I don’t know what kind of degree you have to get to be able to make such illogical assumptions and inappropriate fancy math. What is more surprising is that these people don’t even think about this obvious blunder that made such an epic fail to occur.

The REAL Reason This CORRUPT Senator Flip-Flopped On Trump’s Tax Cut Bill

YouTube has the video The REAL Reason This CORRUPT Senator Flip-Flopped On Trump’s Tax Cut Bill.

Corker claimed not to understand whether or not as a real estate investor he would benefit from this.

As an investor who is a pipsqueak compared to Corker, even I know what this provision is for. When I was invested in Real Estate Investment Trusts, I knew that these organization’s dividends that that they paid me were critically dependent on these loopholes. Apparently the tax code revision must have taken these loopholes out, and someone must have pointed out that they needed to be put back in.

I should point out that I had these REITs in an IRA so that I did not pay taxes on the dividends that were passed on to me.

The Destruction of Matt Taibbi

Paste Magazine has the article The Destruction of Matt Taibbi.

“These claims that Matt would do this stuff are ridiculous,” she said. “I left The eXile because we started dating, and Matt was worried about impropriety. He didn’t even ask me out at work! Matt is a fundamentally decent and kind person.”

I never knew that this had been done to Matt Taibbi. I was wondering why he seemed to have disappeared.

The right has found a new weapon that seems to have been first wielded by Democrats. When I first listened to the Trump tape, I was reminded of some of the stories guys would tell to boost their images. One never knew if any of it was true. In Taibbi’s case all the indentifiable women involved say that it was not true and was never meant to be taken as true.

This is why I have taken to using <sarcasm></sarcasm> or <satire></satire> flags around everything that I write that might not be recognized for what it is by some readers. It sort of spoils the joke to label it that flagrantly, but better to be safe than sorry.


Pragmatic Capitalism has the article IDGAF > FOMO.

We’re now entering silly season in the markets. People are buying cryptocurrencies that no one understands and have very little actual utility. People are chasing stocks higher on a daily basis. Emerging market stocks, tech stocks and all the other riskiest parts of the stock markets are the biggest winners of the year. And a large part of this is due to FOMO – Fear Of Missing Out. After 8 years of straight up stock market gains, rising home prices and now a crypto boom like the world has never seen, there is a palpable feeling of irrational exuberance overtaking the markets.

This is the thinking that kept me safe while others were going crazy over the tech bubble of the 1990s and the real estate bubble of the 2000s. I am trying like heck to keep myself safe in the current bubble. Only time will tell if I will succeed. Another name for what I try to do is called value investing.

Elasticity of Money is a Feature, not a Bug

Pragmatic Capitalism has the article Elasticity of Money is a Feature, not a Bug.

…this idea that a fixed money supply is good is not consistent with the history of money or even the basic facts about how modern money works.
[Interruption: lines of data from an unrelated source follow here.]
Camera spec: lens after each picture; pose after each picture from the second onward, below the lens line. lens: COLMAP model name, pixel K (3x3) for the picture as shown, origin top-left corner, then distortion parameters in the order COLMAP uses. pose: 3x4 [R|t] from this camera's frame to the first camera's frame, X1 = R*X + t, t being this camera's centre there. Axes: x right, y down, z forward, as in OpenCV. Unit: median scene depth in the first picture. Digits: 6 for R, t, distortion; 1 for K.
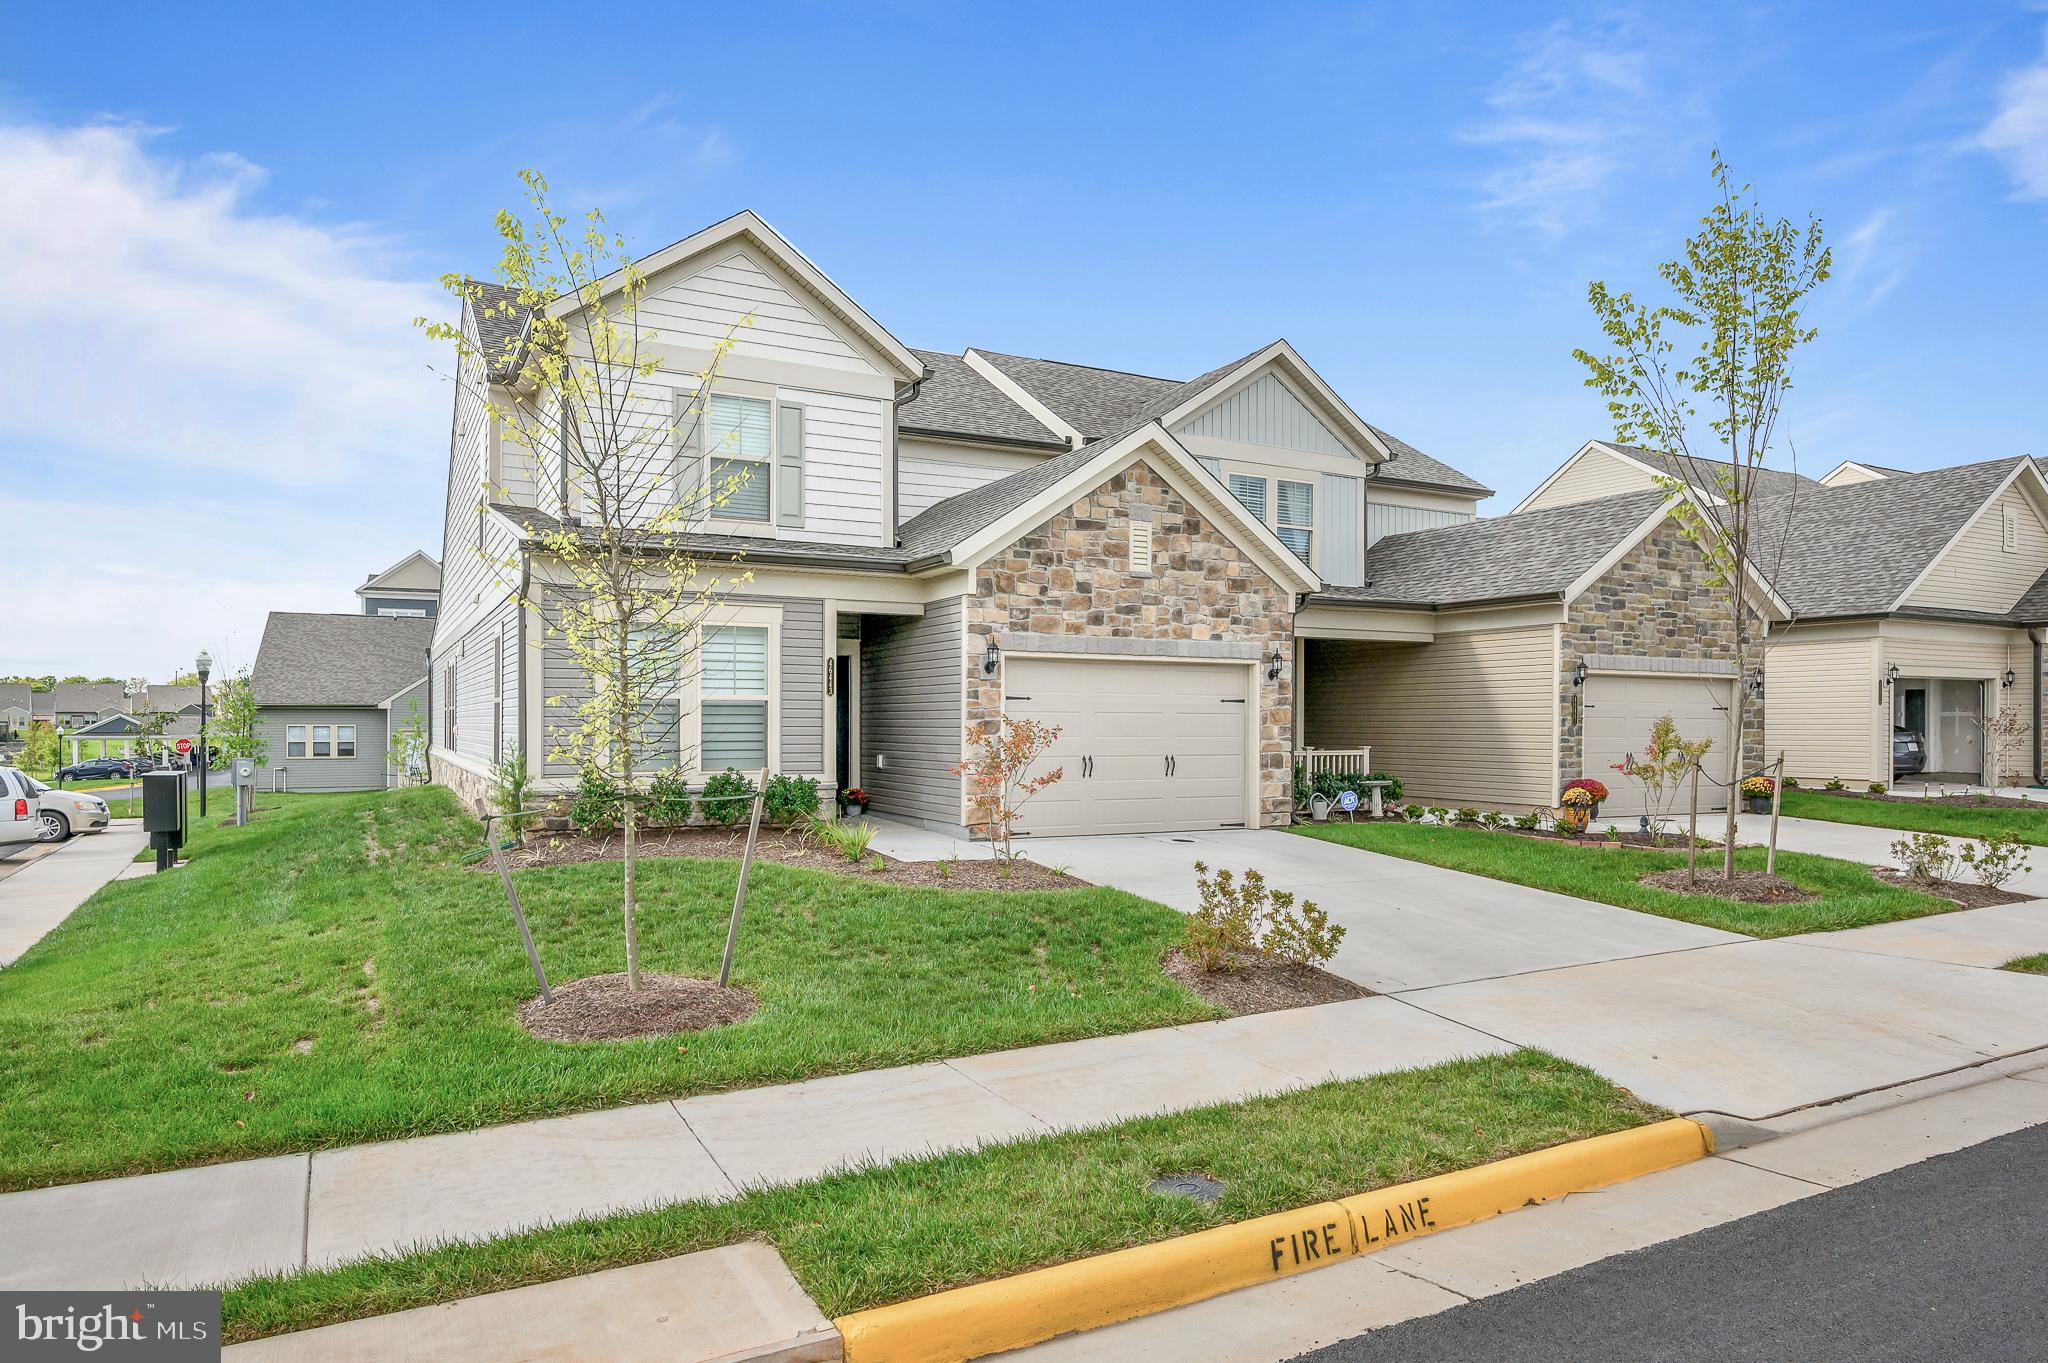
lens RADIAL K [[1093.0, 0, 970.9], [0, 1093.0, 765.1], [0, 0, 1]] dist [0.002117, 0.001164]
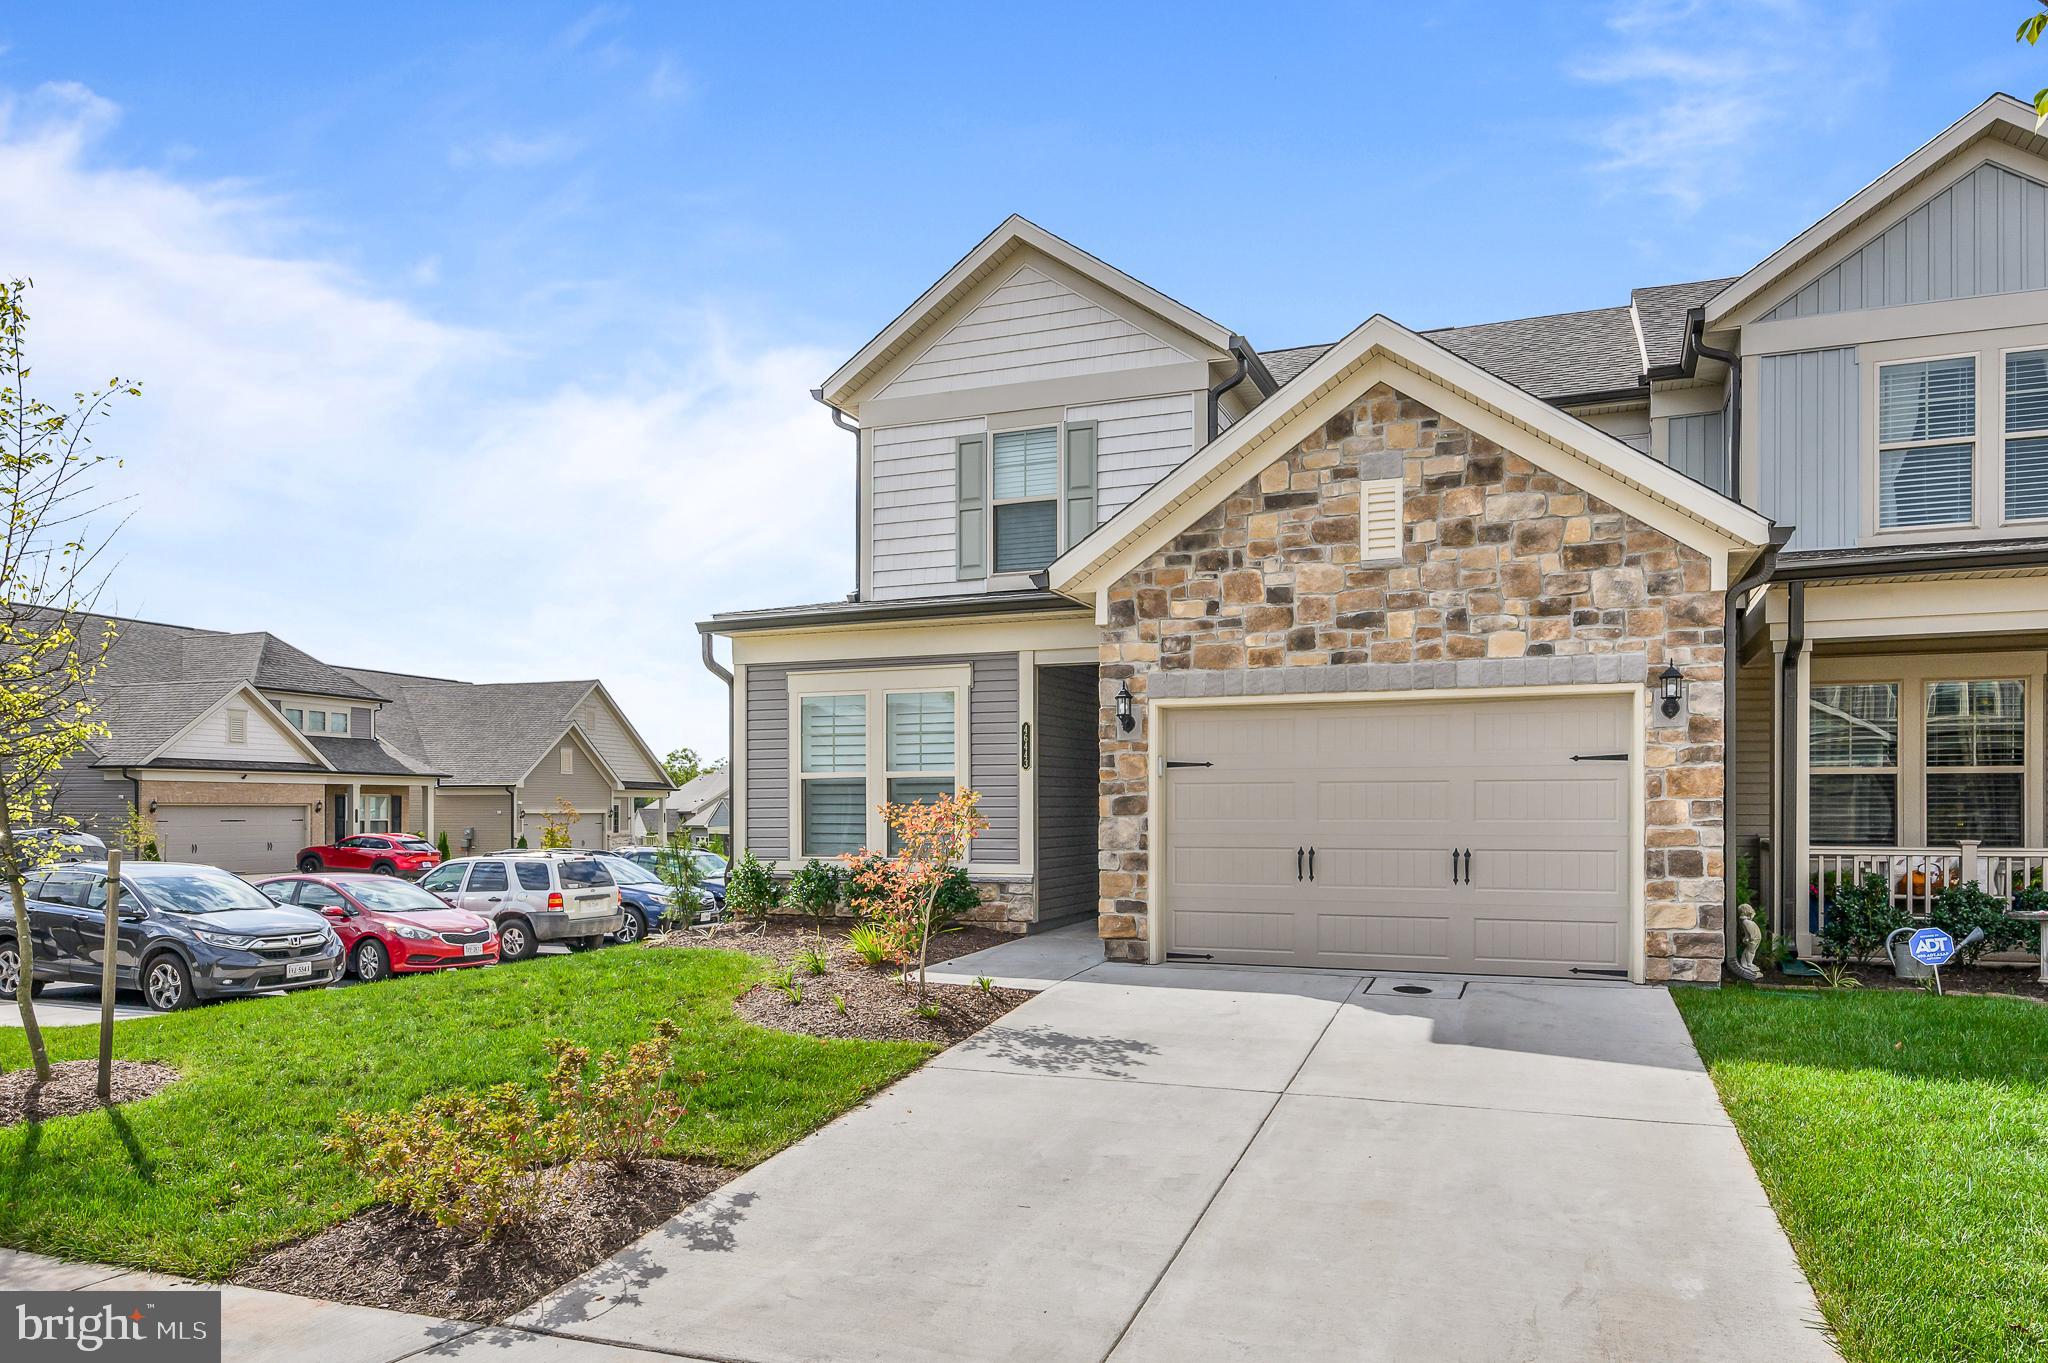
lens RADIAL K [[1130.4, 0, 1137.4], [0, 1130.4, 832.4], [0, 0, 1]] dist [0.001214, -0.000802]
pose [[0.743425, 0.006536, -0.668787, 0.482789], [-0.019392, 0.999743, -0.011785, -0.007767], [0.668538, 0.021730, 0.743361, 0.415901]]
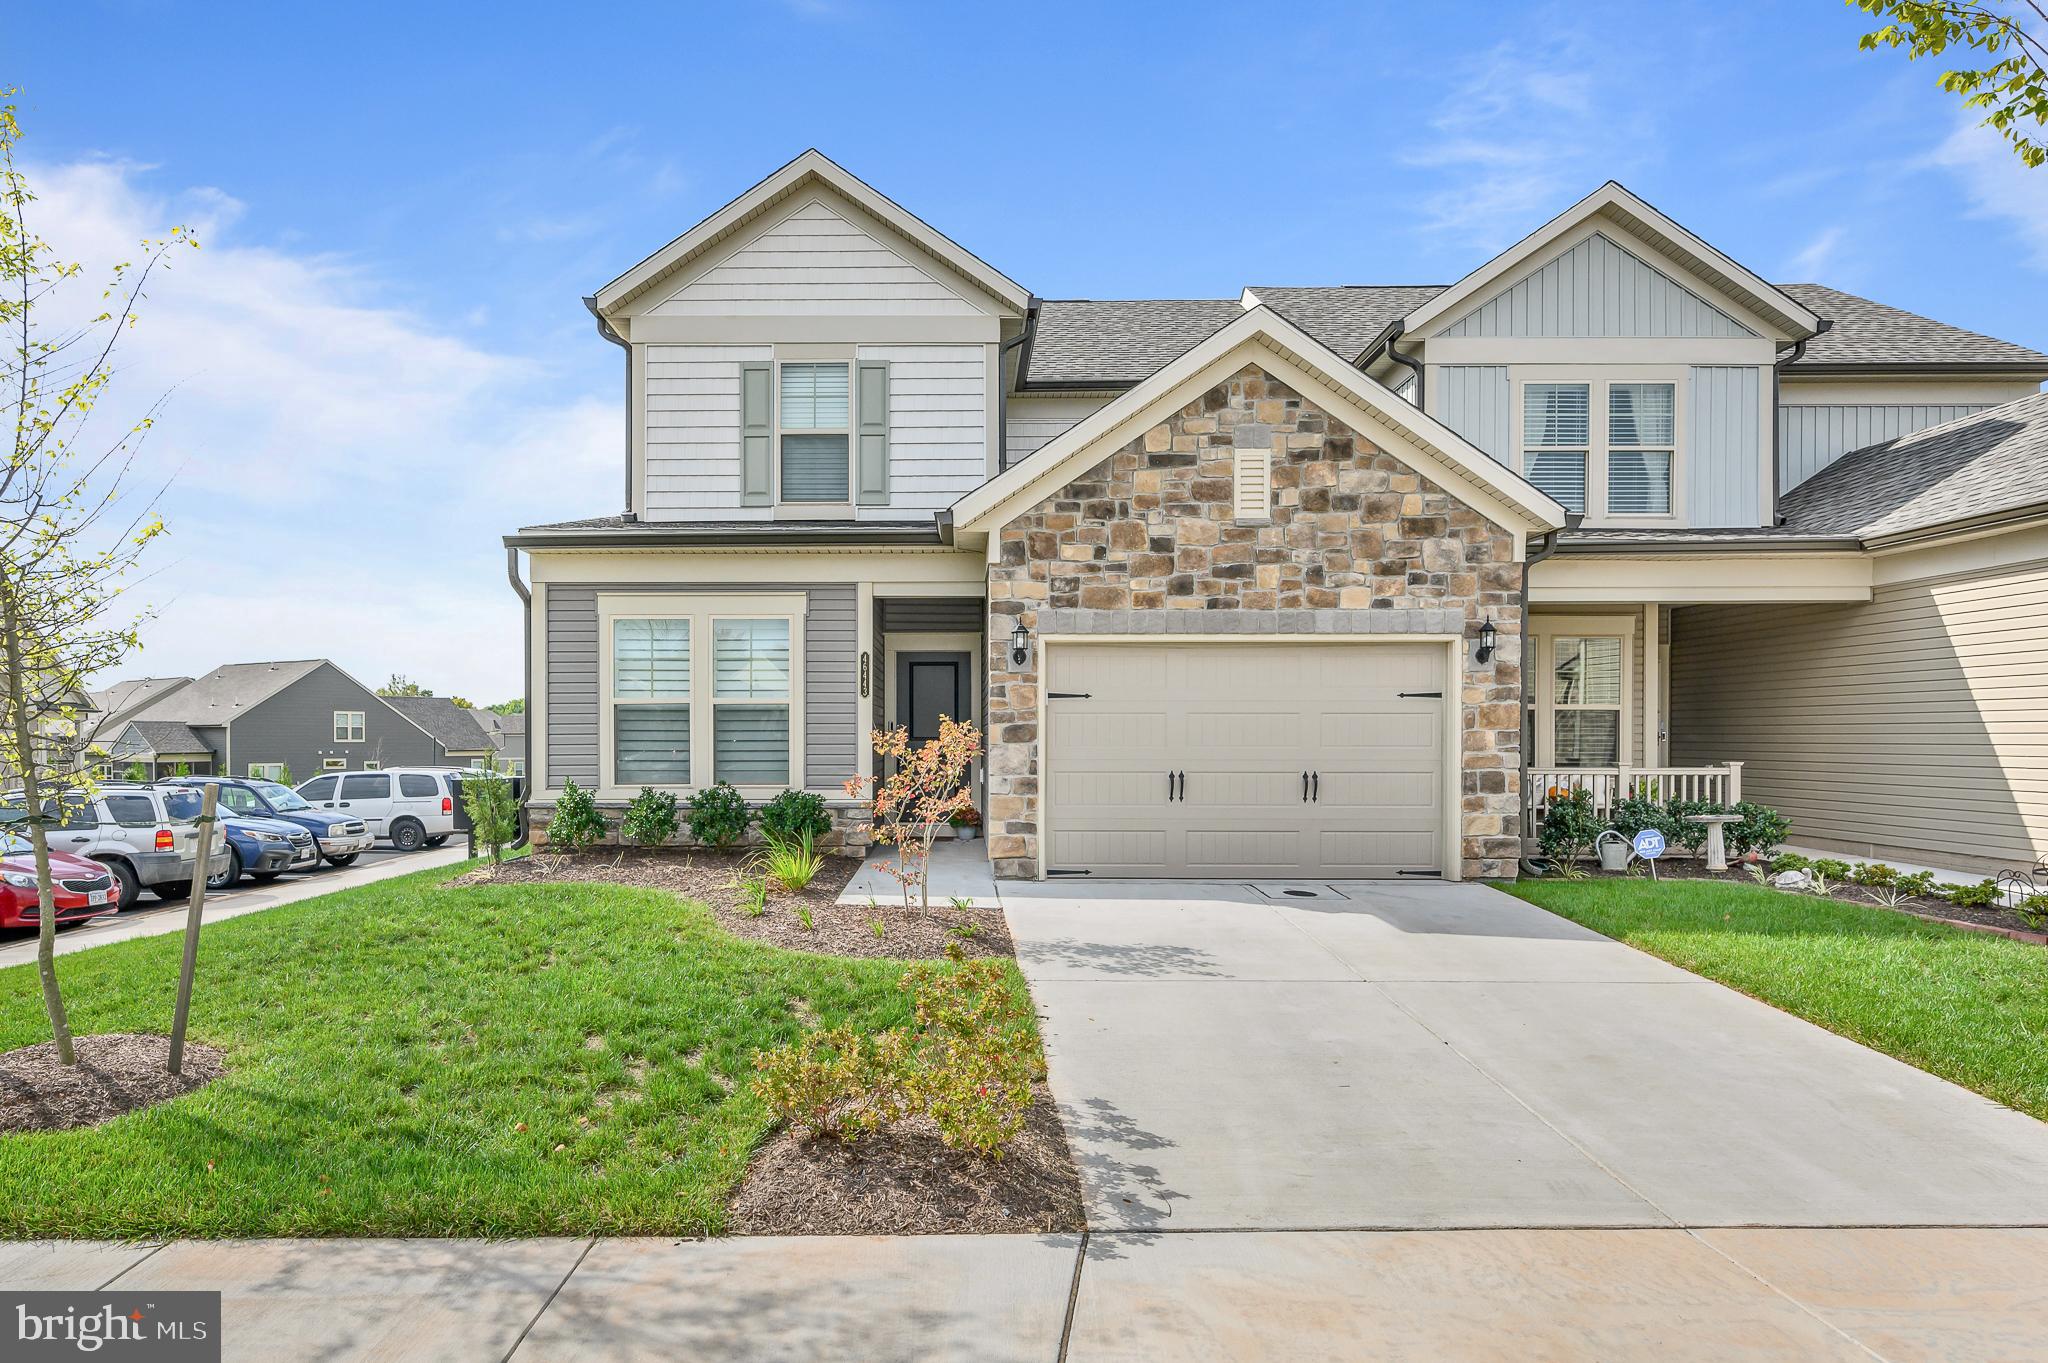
lens RADIAL K [[1093.0, 0, 970.9], [0, 1093.0, 765.1], [0, 0, 1]] dist [0.002117, 0.001164]
pose [[0.906744, 0.006655, -0.421629, 0.288701], [-0.011827, 0.999883, -0.009653, -0.004198], [0.421515, 0.013739, 0.906717, 0.263907]]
Worse, it constrains our economy in ways that make us worse off in the long-run.

Here is yet another way to explain what seems to me ought to be obvious.

It’s not that an artificially fixed money supply could not work. Deflation could offset the problem of a currency that does not grow with the economy. The trouble is that deflation is so far removed from our everyday experience of money that it would require major adaptations. Whereas inflation favors borrowers over lenders, deflation does the exact opposite. This has economic consequences that hinder the growth possibilities of an economy. They don’t prevent growth, but they do make it harder rather than easier.